As a chronically-depressed person coming from a family of multiple suicides, it really angered me when I had to leave the hospice because I didn’t die from stomach cancer. Having a large cancerous tumor in my stomach that caused a massive loss of blood told me it had probably metastasized. The doctors wanted to do exploratory surgery to see how much of my stomach was cancerous. I refused any further medical treatment and signed on for palliative care with a local hospice agency.

Finally, I thought, I will be out of this shithole of life and pushing up blommor in my ash grove in southern Sweden. It was frosting on the cake for this older, transgender-female adult who had no survivors to speak of in the states. My grandfather’s family in Sweden was now my family and my “sista resa” (final rest) was to be with their ancestors. Swedes remember their dead, especially on All Souls Day (1 Nov). This was to be, for me, a “perfect” death.

Prior to my cancer diagnosis, my VA therapist suggested I give the local hospital a copy of my advance directives. After doing that I retired to a table by the snack bar and started to nurse a cup of coffee. Thoughts about my therapist visit/wanting to die were suddenly interrupted by…a loud, silent “voice” that “said”,

I have work for you to do here. Then I will call you home.
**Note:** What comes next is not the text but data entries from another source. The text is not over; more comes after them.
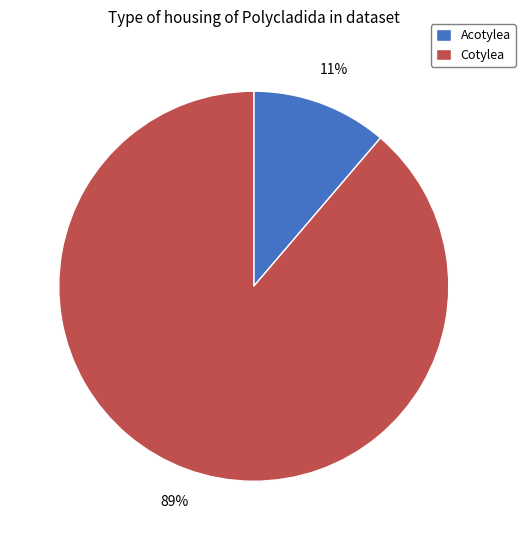

Which has a higher value, Acotylea or Cotylea?

Cotylea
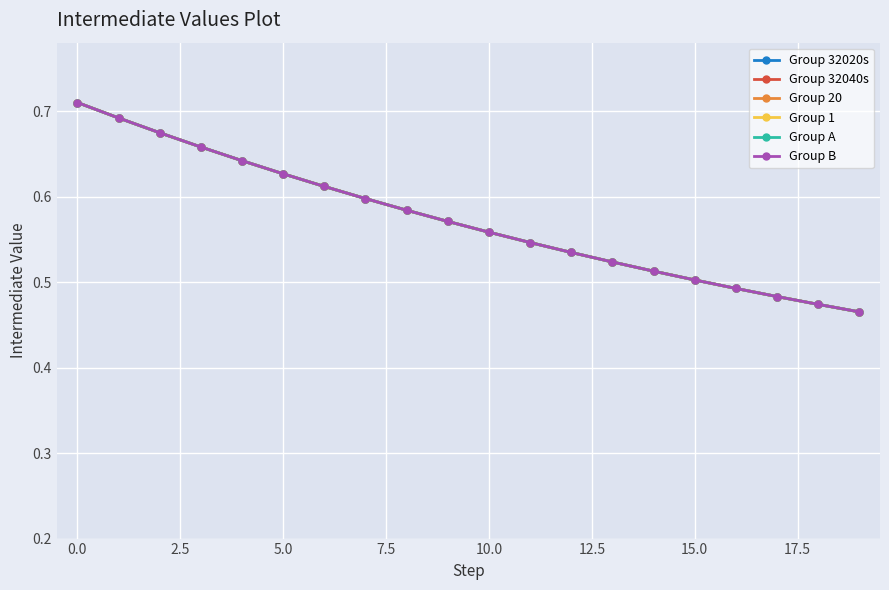

Which series has the widest spread of values?

Group 1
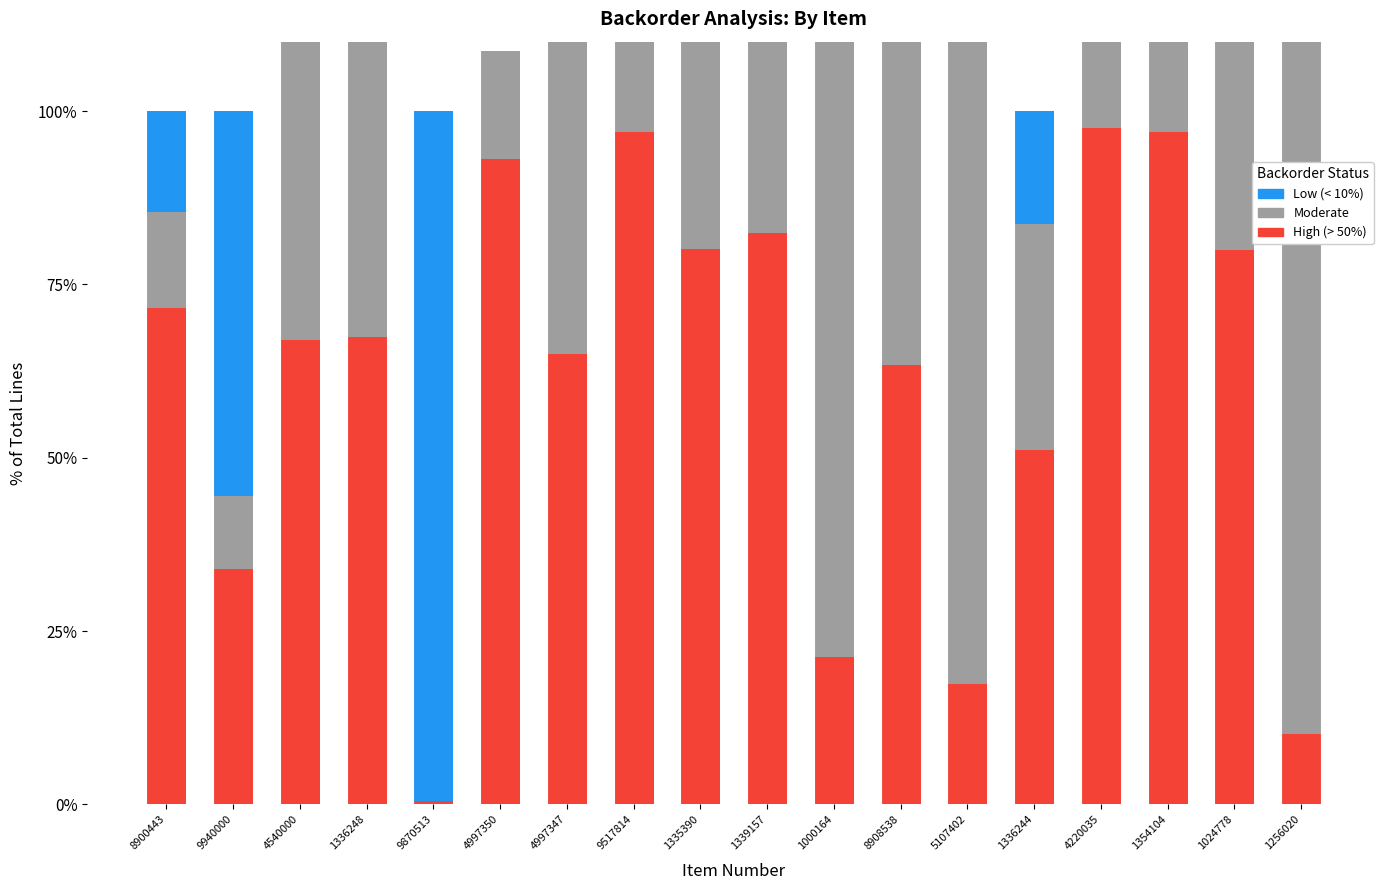

The value of High (> 50%) at 4997347 is 64.9. True or false?

True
Tears started falling into my coffee and I sobbed, with all these people walking by! A registered nurse came to my table and asked if I was OK. I was OK–dark clouds were just floating by. After that incident I started my first blog Transatlantic Transadvocates an LGBT and Intersex advocate thing.

The work I am called to do while I am here is to be an active, positive voice on social media. Now that I am a cancer survivor looking forward to death as the portal to my next life, I want that life to be one of service to others, possibly in the areas of palliative care and/or international relations. The important thing for me now is to die a natural death on God’s timeline.